Task goal ▸
Among the lines of the material, copy those that hold the string "example".

-*-*-

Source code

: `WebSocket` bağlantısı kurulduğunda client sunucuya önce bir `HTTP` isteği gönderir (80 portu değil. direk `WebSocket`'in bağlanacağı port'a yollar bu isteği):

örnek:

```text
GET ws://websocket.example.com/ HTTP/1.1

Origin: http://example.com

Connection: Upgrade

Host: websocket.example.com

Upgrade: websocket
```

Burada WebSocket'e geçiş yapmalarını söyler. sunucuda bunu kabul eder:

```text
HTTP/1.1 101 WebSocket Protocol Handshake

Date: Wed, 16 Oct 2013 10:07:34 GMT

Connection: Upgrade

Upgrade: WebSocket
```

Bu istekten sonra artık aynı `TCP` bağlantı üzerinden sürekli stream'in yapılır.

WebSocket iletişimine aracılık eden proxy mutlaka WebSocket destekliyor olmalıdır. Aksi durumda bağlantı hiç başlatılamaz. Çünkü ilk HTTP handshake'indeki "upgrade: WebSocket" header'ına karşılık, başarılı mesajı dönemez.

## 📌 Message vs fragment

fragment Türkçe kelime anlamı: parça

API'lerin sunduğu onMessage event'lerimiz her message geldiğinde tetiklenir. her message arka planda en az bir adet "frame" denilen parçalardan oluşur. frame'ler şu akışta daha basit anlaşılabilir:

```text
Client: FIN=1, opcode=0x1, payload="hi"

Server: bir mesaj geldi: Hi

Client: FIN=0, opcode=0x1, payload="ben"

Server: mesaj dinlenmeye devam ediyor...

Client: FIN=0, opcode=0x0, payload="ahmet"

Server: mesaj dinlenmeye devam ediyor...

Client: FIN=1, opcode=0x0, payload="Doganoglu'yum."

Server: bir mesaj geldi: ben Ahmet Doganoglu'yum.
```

-*-*-

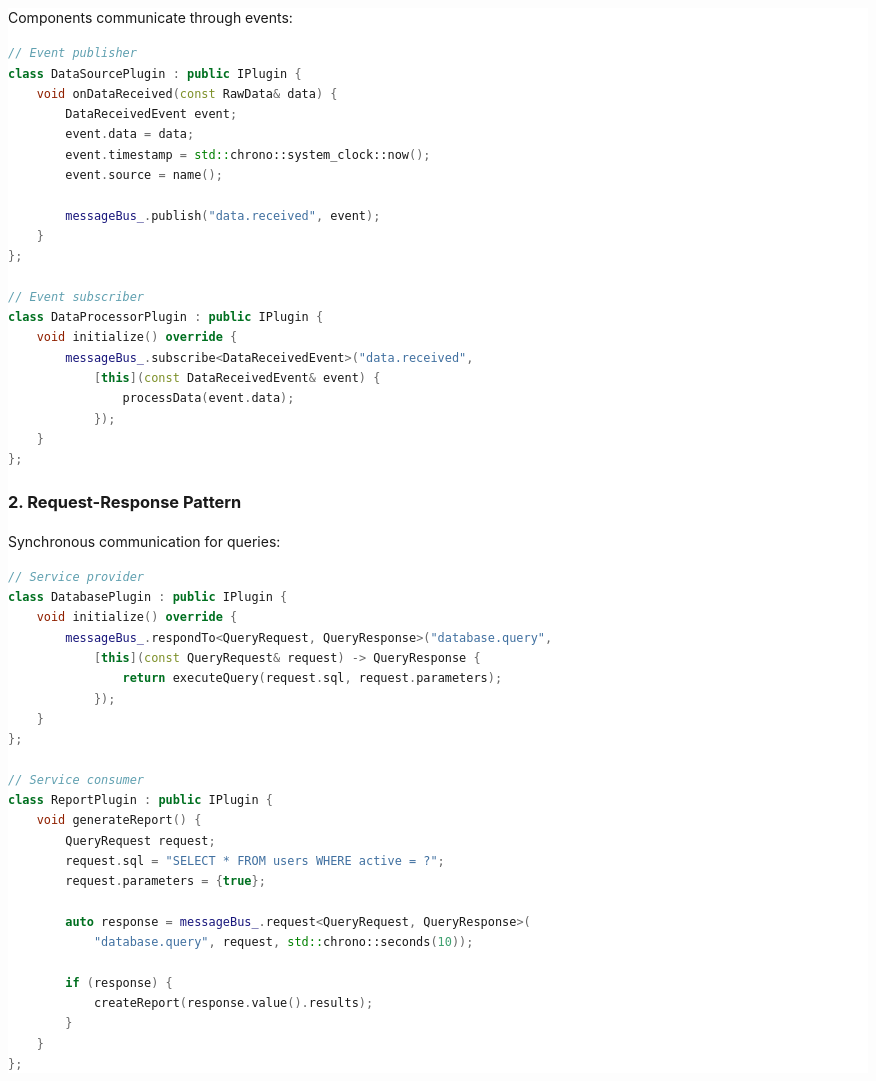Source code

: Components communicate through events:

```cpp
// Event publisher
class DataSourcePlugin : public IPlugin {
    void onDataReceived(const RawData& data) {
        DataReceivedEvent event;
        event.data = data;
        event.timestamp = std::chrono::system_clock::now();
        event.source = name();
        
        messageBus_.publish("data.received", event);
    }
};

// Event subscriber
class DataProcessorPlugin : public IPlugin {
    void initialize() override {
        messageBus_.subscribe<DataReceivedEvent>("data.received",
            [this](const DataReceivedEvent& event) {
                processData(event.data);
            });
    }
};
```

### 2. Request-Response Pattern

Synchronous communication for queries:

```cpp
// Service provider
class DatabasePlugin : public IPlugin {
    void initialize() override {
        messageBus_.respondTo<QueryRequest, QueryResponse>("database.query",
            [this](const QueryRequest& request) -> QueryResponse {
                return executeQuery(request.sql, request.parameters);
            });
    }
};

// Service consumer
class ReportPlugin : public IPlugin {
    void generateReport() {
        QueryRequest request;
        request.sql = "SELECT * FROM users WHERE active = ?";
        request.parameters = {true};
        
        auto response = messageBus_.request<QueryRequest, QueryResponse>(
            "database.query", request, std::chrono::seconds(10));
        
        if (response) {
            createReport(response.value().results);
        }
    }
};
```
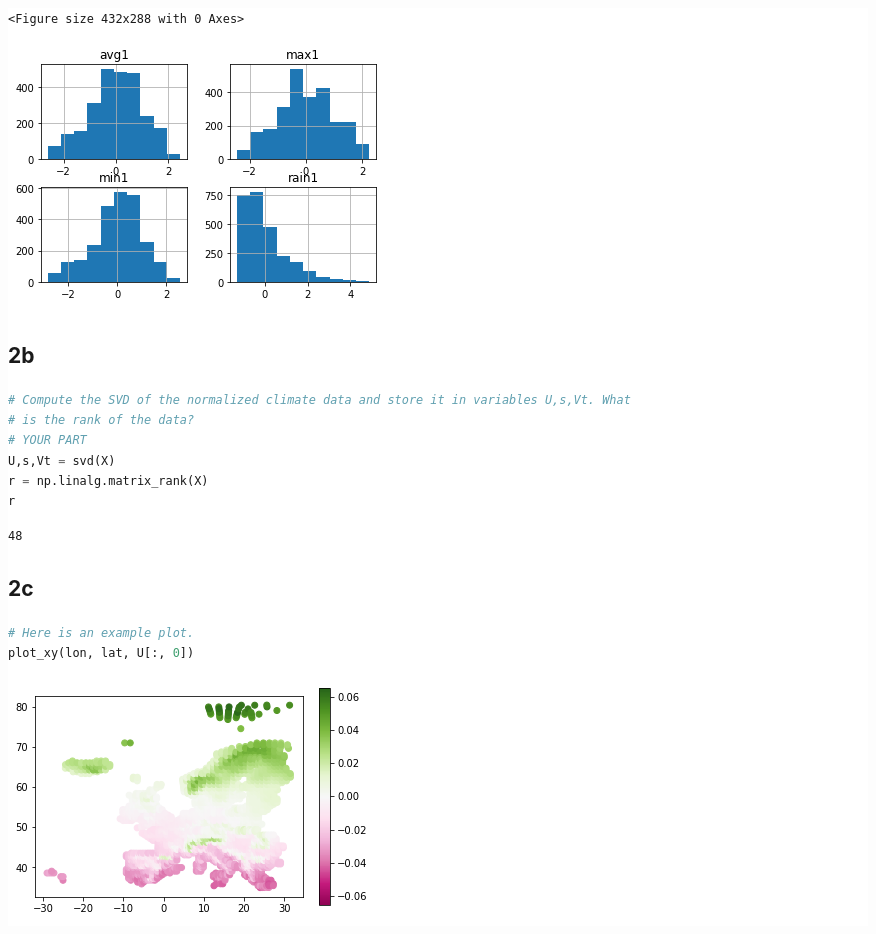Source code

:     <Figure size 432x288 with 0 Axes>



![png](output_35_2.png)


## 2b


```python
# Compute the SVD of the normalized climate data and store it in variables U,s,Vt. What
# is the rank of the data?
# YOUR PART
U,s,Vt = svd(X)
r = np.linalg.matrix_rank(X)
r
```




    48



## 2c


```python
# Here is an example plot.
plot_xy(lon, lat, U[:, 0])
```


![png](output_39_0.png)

-*-*-

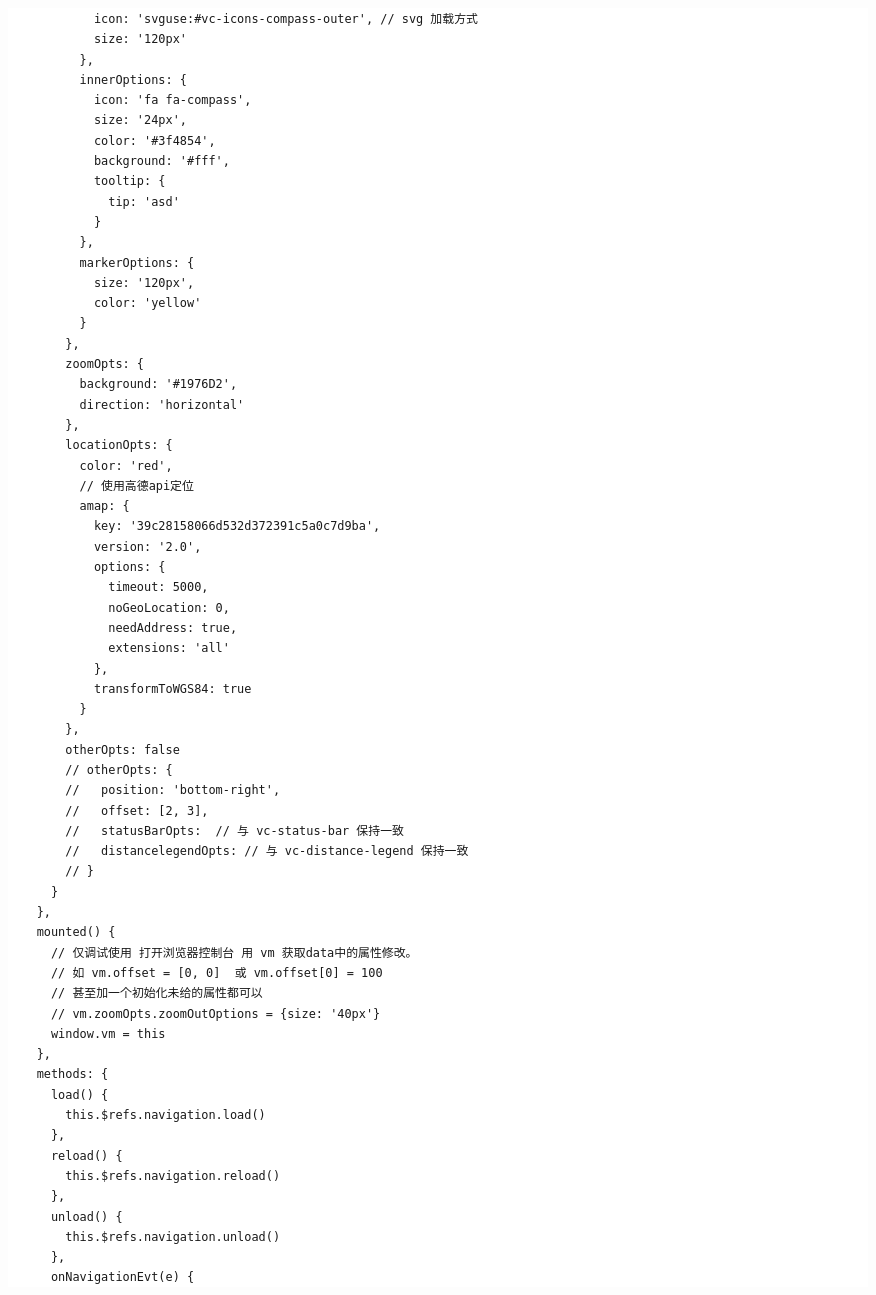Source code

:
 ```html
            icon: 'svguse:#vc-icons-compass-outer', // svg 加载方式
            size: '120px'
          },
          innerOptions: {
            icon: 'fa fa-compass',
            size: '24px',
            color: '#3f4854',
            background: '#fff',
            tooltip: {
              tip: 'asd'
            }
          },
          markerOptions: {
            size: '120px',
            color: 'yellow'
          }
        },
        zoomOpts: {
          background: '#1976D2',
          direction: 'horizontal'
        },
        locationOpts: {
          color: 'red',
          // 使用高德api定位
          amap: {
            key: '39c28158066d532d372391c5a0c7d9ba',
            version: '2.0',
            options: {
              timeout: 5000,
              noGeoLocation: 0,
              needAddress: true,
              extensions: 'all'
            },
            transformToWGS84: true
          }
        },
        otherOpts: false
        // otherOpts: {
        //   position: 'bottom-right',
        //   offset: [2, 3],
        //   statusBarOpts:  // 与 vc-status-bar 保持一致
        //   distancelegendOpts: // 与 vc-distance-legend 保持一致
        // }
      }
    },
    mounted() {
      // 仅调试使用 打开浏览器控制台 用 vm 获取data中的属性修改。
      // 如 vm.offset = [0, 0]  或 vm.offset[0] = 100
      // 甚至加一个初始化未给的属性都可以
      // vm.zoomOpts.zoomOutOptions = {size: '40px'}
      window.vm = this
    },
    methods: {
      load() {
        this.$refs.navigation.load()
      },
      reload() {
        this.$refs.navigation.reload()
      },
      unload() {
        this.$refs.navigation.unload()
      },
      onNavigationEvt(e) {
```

-*-*-

Answer to this exercise ▸
GET ws://websocket.example.com/ HTTP/1.1
Origin: http://example.com
Host: websocket.example.com
# Here is an example plot.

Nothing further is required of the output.